TO DO: Begin your copy at the line that contains "Task: after every" and carry it on, exactly, to the last line of the material below.

SOURCE DATA:
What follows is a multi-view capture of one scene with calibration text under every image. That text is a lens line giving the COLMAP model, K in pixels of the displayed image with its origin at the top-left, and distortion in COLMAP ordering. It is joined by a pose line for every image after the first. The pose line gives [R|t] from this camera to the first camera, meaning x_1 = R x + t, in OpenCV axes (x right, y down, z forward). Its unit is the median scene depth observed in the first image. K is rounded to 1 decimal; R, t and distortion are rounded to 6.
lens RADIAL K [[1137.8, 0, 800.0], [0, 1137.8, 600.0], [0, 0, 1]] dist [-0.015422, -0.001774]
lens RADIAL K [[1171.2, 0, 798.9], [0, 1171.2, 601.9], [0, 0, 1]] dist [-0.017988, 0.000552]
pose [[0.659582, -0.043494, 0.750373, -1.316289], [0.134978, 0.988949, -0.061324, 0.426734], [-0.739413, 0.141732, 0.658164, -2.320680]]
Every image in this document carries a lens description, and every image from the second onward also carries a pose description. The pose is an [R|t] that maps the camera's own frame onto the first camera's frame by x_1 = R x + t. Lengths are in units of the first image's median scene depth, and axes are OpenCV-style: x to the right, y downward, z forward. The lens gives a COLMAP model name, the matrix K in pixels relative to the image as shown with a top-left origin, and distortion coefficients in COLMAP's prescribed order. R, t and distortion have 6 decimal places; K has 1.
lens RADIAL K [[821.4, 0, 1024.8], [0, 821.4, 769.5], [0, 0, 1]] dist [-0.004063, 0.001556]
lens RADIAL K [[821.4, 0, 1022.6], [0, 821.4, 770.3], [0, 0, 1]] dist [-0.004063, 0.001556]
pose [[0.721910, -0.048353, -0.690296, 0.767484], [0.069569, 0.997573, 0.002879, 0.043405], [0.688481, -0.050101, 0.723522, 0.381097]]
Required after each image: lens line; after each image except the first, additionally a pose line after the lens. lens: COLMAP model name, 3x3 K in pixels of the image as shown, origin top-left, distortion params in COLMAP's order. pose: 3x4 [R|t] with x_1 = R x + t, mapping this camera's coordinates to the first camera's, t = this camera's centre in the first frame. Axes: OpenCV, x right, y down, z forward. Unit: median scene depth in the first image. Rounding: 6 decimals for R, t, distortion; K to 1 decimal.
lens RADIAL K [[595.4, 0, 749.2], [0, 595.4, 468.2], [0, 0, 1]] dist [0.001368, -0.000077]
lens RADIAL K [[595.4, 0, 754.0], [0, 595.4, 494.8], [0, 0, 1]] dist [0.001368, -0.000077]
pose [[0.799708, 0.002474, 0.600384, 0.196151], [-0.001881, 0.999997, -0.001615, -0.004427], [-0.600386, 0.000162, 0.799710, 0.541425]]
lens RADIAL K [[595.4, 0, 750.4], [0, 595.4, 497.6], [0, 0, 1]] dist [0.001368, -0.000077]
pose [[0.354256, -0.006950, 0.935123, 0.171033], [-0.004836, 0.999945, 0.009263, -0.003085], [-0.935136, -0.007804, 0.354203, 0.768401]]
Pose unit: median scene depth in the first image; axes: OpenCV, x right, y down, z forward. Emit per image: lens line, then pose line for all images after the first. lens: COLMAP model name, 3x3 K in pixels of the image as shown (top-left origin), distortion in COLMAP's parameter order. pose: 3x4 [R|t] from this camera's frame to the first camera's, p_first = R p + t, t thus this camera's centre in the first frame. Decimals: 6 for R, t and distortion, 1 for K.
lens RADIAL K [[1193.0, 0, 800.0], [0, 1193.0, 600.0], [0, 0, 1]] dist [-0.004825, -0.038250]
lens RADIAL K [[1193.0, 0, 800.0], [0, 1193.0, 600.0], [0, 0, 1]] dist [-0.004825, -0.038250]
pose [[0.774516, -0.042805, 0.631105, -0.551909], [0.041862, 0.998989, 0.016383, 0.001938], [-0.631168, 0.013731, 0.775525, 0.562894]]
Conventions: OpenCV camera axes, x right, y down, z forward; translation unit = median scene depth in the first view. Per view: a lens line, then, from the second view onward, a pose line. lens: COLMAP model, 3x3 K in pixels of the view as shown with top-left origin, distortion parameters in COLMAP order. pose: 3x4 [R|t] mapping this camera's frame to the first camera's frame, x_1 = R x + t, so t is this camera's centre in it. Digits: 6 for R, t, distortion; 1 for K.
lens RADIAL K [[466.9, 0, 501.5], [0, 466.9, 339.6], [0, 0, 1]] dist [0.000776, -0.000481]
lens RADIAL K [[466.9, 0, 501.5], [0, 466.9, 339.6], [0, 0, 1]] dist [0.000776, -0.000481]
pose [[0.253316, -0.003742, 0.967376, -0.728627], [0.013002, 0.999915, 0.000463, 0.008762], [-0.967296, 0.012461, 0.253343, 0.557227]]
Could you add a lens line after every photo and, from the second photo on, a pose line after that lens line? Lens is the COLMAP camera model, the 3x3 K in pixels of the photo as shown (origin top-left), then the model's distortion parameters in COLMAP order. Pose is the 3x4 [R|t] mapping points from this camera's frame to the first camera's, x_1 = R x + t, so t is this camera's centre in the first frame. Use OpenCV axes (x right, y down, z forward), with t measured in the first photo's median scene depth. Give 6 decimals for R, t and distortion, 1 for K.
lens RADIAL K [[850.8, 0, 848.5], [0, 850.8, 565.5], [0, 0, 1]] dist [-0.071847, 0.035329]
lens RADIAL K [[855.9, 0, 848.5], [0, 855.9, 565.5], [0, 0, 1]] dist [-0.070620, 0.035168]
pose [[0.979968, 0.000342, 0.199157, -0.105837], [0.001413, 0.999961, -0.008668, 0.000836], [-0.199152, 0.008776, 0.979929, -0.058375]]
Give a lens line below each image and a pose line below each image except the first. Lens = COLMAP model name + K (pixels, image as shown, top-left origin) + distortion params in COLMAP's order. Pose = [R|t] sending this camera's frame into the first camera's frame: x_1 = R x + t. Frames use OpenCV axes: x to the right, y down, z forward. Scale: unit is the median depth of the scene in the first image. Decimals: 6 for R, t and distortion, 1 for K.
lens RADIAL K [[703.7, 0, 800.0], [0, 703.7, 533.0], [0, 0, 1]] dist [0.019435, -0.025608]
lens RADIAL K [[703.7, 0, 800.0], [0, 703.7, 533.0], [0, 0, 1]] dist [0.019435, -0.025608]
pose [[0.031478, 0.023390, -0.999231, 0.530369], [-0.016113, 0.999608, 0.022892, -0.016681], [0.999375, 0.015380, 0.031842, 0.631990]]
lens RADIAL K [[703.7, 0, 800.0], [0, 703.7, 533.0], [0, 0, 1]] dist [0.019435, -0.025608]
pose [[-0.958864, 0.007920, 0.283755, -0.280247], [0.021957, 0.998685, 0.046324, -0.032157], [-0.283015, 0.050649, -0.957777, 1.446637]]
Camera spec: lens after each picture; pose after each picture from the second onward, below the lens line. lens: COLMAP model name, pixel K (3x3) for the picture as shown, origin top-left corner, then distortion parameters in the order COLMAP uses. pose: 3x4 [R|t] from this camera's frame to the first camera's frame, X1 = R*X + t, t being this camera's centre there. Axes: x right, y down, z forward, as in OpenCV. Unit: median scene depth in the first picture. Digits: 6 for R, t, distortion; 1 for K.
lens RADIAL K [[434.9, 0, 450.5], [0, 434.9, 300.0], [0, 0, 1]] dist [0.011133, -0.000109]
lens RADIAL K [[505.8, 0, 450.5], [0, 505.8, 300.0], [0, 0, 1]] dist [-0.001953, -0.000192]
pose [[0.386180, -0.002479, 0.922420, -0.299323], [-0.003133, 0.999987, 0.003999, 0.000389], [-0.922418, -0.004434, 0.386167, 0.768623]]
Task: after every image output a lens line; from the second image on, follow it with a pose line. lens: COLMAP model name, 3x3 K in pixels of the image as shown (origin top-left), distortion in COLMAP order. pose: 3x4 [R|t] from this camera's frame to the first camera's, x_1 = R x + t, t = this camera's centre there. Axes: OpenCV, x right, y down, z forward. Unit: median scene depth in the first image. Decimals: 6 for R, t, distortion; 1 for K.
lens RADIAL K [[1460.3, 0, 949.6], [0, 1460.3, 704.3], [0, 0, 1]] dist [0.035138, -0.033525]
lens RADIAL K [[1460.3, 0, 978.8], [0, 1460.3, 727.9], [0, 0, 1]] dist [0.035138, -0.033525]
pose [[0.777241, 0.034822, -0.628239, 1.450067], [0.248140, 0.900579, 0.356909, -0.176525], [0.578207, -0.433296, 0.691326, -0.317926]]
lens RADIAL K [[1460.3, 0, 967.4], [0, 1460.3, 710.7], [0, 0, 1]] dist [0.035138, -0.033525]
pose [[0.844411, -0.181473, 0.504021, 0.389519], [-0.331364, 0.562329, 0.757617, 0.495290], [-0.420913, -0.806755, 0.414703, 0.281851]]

WRITTEN SOLUTION:
Task: after every image output a lens line; from the second image on, follow it with a pose line. lens: COLMAP model name, 3x3 K in pixels of the image as shown (origin top-left), distortion in COLMAP order. pose: 3x4 [R|t] from this camera's frame to the first camera's, x_1 = R x + t, t = this camera's centre there. Axes: OpenCV, x right, y down, z forward. Unit: median scene depth in the first image. Decimals: 6 for R, t, distortion; 1 for K.
lens RADIAL K [[1460.3, 0, 949.6], [0, 1460.3, 704.3], [0, 0, 1]] dist [0.035138, -0.033525]
lens RADIAL K [[1460.3, 0, 978.8], [0, 1460.3, 727.9], [0, 0, 1]] dist [0.035138, -0.033525]
pose [[0.777241, 0.034822, -0.628239, 1.450067], [0.248140, 0.900579, 0.356909, -0.176525], [0.578207, -0.433296, 0.691326, -0.317926]]
lens RADIAL K [[1460.3, 0, 967.4], [0, 1460.3, 710.7], [0, 0, 1]] dist [0.035138, -0.033525]
pose [[0.844411, -0.181473, 0.504021, 0.389519], [-0.331364, 0.562329, 0.757617, 0.495290], [-0.420913, -0.806755, 0.414703, 0.281851]]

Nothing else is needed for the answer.